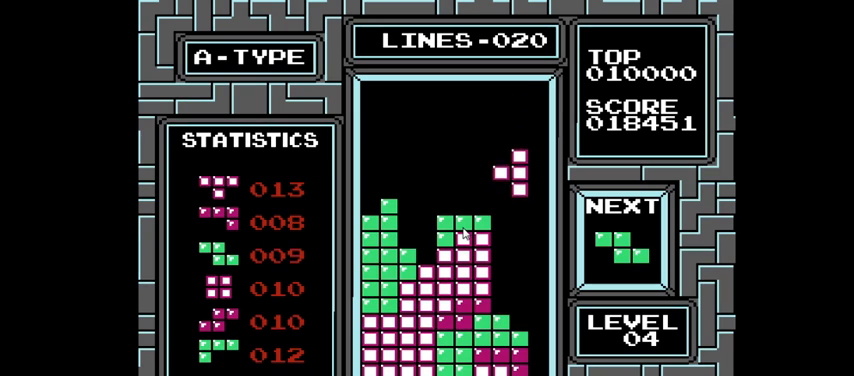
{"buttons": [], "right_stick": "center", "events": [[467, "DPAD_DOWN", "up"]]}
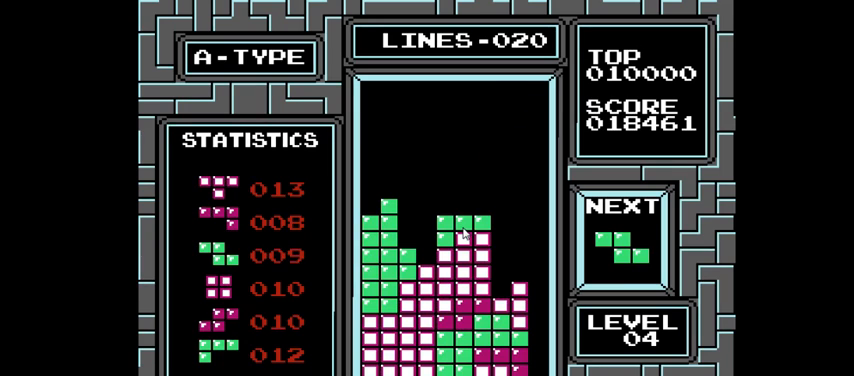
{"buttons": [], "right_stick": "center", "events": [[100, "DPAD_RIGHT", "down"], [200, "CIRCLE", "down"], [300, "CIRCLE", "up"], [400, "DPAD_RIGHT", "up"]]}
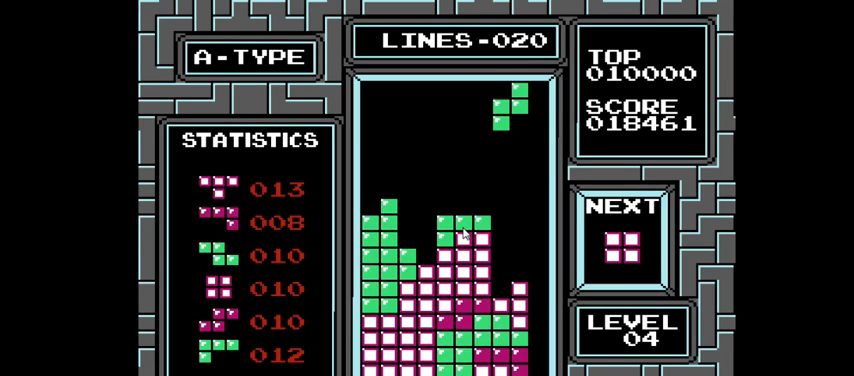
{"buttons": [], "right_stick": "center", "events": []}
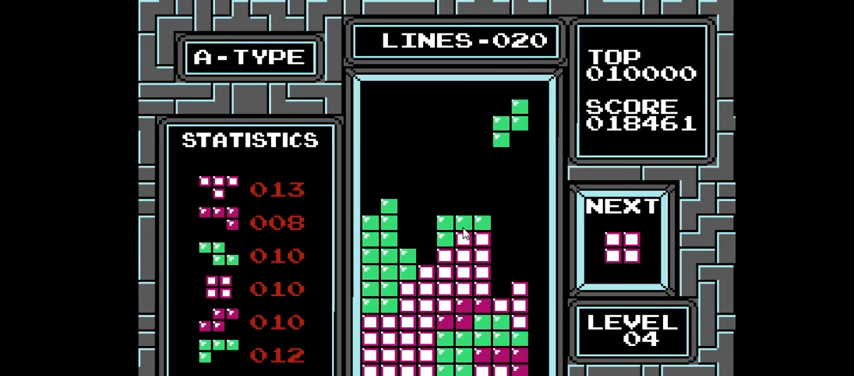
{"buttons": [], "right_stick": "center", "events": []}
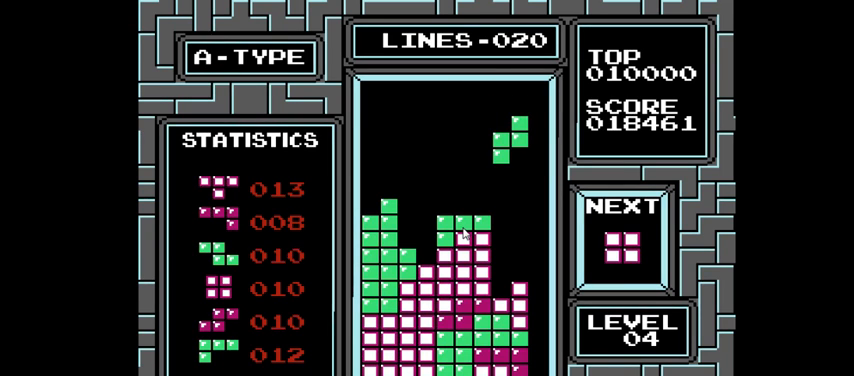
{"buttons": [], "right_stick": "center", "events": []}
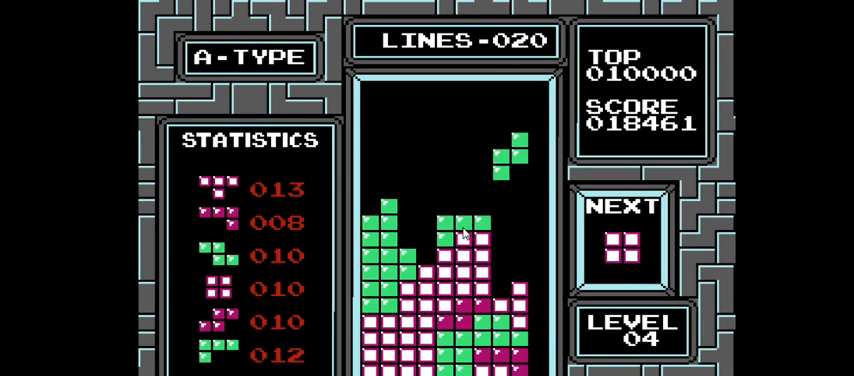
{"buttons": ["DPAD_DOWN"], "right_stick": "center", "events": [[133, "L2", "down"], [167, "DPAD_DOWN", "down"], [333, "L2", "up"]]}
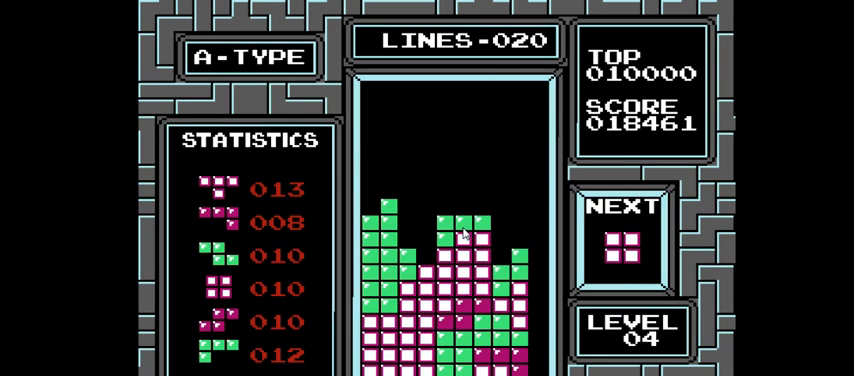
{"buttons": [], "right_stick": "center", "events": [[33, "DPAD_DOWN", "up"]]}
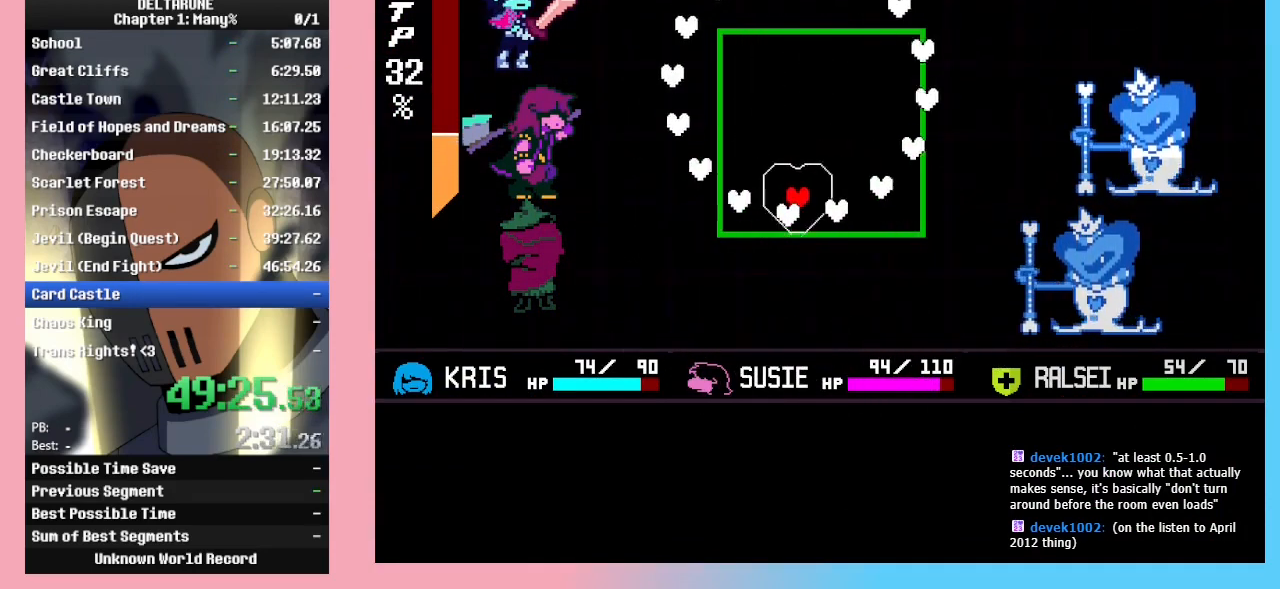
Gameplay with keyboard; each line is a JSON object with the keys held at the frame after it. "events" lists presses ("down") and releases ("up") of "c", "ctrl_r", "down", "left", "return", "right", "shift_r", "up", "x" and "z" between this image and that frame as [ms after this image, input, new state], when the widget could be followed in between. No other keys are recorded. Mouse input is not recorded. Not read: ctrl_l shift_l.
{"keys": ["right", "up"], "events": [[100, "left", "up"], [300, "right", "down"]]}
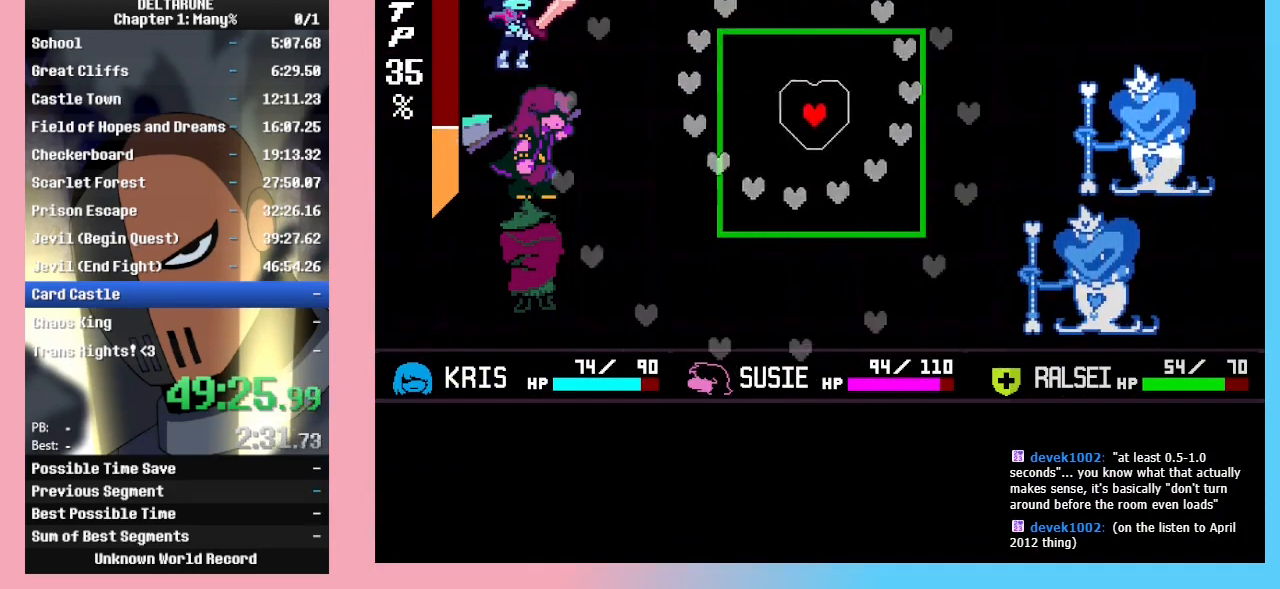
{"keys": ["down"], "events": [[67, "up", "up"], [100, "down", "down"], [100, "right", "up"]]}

= = =

Which lines above include the word "center"? Return each one.

{"buttons": [], "right_stick": "center", "events": [[467, "DPAD_DOWN", "up"]]}
{"buttons": [], "right_stick": "center", "events": [[100, "DPAD_RIGHT", "down"], [200, "CIRCLE", "down"], [300, "CIRCLE", "up"], [400, "DPAD_RIGHT", "up"]]}
{"buttons": [], "right_stick": "center", "events": []}
{"buttons": [], "right_stick": "center", "events": []}
{"buttons": [], "right_stick": "center", "events": []}
{"buttons": ["DPAD_DOWN"], "right_stick": "center", "events": [[133, "L2", "down"], [167, "DPAD_DOWN", "down"], [333, "L2", "up"]]}
{"buttons": [], "right_stick": "center", "events": [[33, "DPAD_DOWN", "up"]]}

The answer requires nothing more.